Dawn Drescher comments on The Top AI Safety Bets for 2023: GiveWiki’s Latest Recommendations

Dawn Drescher Nov 11, 2023, 11:04 AM
6 points
0 ∶ 0
First it could make sense not to focus too much on the credits. The ranking has to bottom out somewhere, and that’s where the credits come into it, to establish a track record for our donors. The ranking itself is better thought of as the level of endorsement of a project weighed by the track record of the endorsing donors.
We’re still thinking about how we want to introduce funding goals and thus some approximation of short-term marginal utility. At the moment all projects discount donations at the same rate. Ideally we’d be able to use something like the S-Process to generate marginal utility curves that discount the score “payout” that donors can get. I’ve experimented with funding goals around $100k per project, and 10x sharper discounts afterwards, but it hadn’t made enough of a difference that would’ve legitimized the increased complexity and assumptions. Maybe we’ll revive that feature as a configurable funding goal at some point. But there is also the fundamental problem that we don’t have access to complete lists of donations, so less popular, less well-maintained projects would seemingly have higher marginal utility just because their donation records are more incomplete. That would be an annoying incentive to introduce. Those problems paired with the minor, unconvincing results of my experiments have caused me not to prioritize this yet.
But when it comes to the credits, the instructions to the evaluators are probably a good guide:
1. “Imagine that you’re given a budget of 1,000 impact credits to allocate across projects (not artifacts). (a) Please allocate them to the projects in proportion to how impactful you think they were. (b) There’s no transaction cost and no change in marginal utility (the first credit is worth the same as the last to a project). (c) We’ll … average your scores, multiply the averages with the number of evaluators, normalize, and then allocate that product to minimize the impact of recusals.”
2. And further down: “Note that this is a purely retroactive evaluation. (a) You can ignore the tractability of producing an output since they’ve all been produced. (b) Likewise please ignore the cost at which the output was produced. (c) Do consider neglectedness, though, and consider how likely some equivalent output would’ve been produced anyway had it not been for the given project. (d) Consider the ex ante expected utility. A bullshit project mustn’t get a high score because it somehow got unpredictably lucky. (Fictional examples.)”
So like everything in our evaluation, the credits are retroactive too, so they are not about the current margin. One reason to ignore costs is that we don’t have the data, though we might request or estimate it next time around. But the other reason is that the donors to overly expensive projects have already gotten “punish” for their nonoptimal investment through the opportunity cost that they’ve paid. Intuitively it seems to me like it would be double-counting to also reduce the credits that they receive.
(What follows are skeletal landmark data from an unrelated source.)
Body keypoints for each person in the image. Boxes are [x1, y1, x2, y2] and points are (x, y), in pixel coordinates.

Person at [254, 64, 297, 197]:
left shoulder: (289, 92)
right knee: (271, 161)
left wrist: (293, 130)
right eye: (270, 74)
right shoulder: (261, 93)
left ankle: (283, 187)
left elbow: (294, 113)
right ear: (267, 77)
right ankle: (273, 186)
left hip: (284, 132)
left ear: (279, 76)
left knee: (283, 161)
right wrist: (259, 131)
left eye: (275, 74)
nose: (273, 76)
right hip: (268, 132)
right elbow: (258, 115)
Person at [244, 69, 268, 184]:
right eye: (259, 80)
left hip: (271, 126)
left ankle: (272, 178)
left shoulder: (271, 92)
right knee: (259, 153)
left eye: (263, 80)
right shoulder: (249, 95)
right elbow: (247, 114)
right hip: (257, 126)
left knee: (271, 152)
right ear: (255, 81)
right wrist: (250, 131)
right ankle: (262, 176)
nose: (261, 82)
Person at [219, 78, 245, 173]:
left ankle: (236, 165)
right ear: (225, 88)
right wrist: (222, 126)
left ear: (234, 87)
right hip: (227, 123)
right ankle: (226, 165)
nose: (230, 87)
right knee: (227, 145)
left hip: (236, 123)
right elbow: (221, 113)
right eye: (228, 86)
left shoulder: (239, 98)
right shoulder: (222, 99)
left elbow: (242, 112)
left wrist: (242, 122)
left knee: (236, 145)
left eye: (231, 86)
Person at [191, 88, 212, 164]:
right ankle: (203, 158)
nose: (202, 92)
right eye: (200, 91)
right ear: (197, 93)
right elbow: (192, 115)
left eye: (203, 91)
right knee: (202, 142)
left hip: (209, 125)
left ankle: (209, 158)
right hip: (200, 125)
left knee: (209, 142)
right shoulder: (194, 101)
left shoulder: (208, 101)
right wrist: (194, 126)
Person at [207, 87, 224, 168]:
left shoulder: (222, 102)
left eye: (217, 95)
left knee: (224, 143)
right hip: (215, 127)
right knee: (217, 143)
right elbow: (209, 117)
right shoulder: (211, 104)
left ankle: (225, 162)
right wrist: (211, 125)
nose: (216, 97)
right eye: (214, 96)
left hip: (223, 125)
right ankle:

- calebp Nov 11, 2023, 6:59 PM
  2 points
  0 ∶ 0
  Parent
  So is it reasonable to interpret your process as saying FAR was similarly impactful to AI safety events over the last year?
  - Dawn Drescher Nov 11, 2023, 8:24 PM
    2 points
    0 ∶ 0
    Parent
    AI Safety Events is one of the projects where we expanded the time window because they were on a hiatus in earlier 2023. The events that got evaluated were from 2022. Otherwise yes. (But just to be clear, this is about the retroactive evaluation results mentioned at the bottom of the post.)